Wednesday, September 19, 2012

What do I want to be when I grow up?

So a few posts ago I wrote about finding my voice. Well now I have to decide what I want to do with that voice, and if I am good enough to do anything with it. Working at Expert Comics has got me writing. Reading the articles I can tell when I am doing some decent writing and when the writing is so bad I can't even read it. I think my best articles are the interviews. I think I think I can say that with confidence. I am especially proud of my interview with the developers from Project Lodus . I like to have someone to bounce things off of, and working with creative and passionate people brings out the best in me. So is that what I want to do? Do interviews? I look at my reviews and articles and I think boring. I don't know if it is just that I am not that interesting or if it is just me? Do I want to do op-ed pieces? Do I want to try writing a book? I just don't know. I know that I don't like what I am doing at my day job. But I don't know how to parlay my writing into a paying gig, or if I am even good enough to do it. We write articles for Expert and we maybe get one comment on the article that we write. So I have no idea how I am doing really. I don't want comments as a means to an ego boost, but to use them to see what people like, what they don't like. I mean my degree is in IT, not English. So I am kind of lagging behind in that respect. I don't have any formal writing training. I wrote papers in school, but I hated doing them then, so maybe that is a bad sign. But then again, that was about subjects that I really did not care for.

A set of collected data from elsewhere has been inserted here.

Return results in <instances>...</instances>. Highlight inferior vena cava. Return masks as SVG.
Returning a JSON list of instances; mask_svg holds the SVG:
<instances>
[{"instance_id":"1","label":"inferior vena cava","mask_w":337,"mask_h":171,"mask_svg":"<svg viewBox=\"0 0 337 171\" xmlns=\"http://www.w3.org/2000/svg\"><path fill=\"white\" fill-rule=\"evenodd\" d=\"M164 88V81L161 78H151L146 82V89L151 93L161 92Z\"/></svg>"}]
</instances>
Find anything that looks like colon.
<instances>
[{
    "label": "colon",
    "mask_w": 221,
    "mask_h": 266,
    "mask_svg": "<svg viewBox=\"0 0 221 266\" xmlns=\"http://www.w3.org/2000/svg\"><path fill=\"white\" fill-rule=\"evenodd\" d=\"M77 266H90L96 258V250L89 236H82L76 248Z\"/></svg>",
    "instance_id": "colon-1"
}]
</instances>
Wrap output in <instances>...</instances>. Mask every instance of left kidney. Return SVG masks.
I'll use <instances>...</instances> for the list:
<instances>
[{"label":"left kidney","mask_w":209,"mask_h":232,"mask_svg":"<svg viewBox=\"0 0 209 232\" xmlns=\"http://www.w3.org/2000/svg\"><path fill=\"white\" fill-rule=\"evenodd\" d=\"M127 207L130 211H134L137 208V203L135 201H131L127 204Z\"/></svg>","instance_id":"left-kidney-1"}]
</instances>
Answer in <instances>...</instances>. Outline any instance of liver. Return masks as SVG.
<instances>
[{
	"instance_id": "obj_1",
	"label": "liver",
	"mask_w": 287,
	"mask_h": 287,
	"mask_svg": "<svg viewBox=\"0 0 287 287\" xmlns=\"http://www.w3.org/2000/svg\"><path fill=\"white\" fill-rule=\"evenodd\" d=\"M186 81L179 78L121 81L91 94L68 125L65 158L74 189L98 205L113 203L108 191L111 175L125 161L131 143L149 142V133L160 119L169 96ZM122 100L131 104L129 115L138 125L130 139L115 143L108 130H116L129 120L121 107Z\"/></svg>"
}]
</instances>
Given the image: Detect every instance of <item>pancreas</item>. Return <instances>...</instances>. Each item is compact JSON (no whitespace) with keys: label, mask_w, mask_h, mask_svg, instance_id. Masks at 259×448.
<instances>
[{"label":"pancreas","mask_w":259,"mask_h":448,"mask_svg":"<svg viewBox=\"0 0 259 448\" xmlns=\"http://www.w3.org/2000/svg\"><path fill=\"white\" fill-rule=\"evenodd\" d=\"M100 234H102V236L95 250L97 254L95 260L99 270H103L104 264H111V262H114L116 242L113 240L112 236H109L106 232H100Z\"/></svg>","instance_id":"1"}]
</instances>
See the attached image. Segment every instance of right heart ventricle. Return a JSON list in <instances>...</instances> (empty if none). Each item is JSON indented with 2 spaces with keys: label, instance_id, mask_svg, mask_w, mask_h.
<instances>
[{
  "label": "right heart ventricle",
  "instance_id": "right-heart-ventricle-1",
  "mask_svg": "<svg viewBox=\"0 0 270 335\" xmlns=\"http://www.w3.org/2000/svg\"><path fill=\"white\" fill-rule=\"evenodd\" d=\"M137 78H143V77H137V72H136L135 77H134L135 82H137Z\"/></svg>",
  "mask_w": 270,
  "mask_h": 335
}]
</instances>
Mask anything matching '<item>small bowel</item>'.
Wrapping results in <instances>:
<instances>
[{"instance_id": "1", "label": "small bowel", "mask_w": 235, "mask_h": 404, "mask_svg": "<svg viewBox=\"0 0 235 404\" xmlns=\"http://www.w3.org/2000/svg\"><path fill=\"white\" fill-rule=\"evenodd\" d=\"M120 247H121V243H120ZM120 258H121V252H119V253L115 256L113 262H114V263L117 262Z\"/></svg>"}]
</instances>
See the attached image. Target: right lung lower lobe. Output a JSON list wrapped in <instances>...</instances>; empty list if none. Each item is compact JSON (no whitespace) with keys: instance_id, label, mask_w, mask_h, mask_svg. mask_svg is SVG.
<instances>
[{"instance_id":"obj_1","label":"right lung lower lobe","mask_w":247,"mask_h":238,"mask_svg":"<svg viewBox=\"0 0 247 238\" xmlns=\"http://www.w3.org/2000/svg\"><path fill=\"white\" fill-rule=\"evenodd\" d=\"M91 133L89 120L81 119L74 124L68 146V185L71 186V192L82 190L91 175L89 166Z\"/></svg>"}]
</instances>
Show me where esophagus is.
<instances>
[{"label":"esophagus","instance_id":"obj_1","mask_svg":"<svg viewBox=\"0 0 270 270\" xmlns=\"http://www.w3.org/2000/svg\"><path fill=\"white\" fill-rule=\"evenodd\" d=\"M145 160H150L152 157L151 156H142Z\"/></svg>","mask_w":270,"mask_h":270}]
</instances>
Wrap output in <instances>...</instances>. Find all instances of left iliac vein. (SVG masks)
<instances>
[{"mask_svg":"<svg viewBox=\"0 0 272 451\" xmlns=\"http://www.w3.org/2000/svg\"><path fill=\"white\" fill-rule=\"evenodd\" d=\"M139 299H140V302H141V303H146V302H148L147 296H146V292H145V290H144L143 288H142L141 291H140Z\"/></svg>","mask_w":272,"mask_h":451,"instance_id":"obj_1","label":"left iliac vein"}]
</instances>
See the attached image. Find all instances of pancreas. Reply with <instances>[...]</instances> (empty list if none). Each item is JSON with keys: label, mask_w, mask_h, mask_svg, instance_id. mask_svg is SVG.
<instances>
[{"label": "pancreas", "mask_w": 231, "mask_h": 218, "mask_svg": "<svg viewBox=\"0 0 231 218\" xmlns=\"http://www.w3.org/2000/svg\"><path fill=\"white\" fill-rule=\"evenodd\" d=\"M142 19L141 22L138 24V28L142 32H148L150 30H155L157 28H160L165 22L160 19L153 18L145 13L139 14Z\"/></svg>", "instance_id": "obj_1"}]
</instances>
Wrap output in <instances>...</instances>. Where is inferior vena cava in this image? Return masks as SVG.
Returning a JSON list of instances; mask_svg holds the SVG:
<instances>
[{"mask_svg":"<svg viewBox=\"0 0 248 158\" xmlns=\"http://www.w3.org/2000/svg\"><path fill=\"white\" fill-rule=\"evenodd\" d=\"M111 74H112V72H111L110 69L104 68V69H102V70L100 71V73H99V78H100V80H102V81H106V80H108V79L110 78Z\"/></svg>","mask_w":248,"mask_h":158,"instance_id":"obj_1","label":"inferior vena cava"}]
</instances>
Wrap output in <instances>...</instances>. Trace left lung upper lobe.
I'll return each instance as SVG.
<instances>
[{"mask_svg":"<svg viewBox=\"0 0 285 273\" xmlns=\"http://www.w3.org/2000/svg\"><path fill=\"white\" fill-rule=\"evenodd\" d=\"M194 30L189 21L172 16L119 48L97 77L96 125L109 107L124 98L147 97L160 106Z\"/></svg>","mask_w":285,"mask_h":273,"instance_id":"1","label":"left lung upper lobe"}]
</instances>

I have been asking around about web hosts, and I am really interested in doing podcasts. Of course I know nothing about doing these either. Like I said learning on the job. So lets see my list of to do things, consists of learning how to write better, getting a website, learning how to podcast, figuring out how I can make money with all of this. Easy peasey right? It is probably not the smartest thing to do, considering a career change at 41 years of age. It would be different if I just had to worry about myself, but I have a wife to support and cats that get very angry when they are not fed on time. So for now I am working on building contacts and relationships through Twitter. I am trying to learn from these people that are on the path to where I want to be. I know it sounds cliché, but I don’t want to be one of those people who hates their job and wonders what if I would have only done this or that. I actually want to be happy in what I am doing. I think it would translate into other aspects of my life as well and make me a lot happier. I find myself being really angry lately, especially while at and leaving work. A change needs to be definitely made. So right now I am a rudderless ship looking for somewhere to land. Hopefully I will find land soon.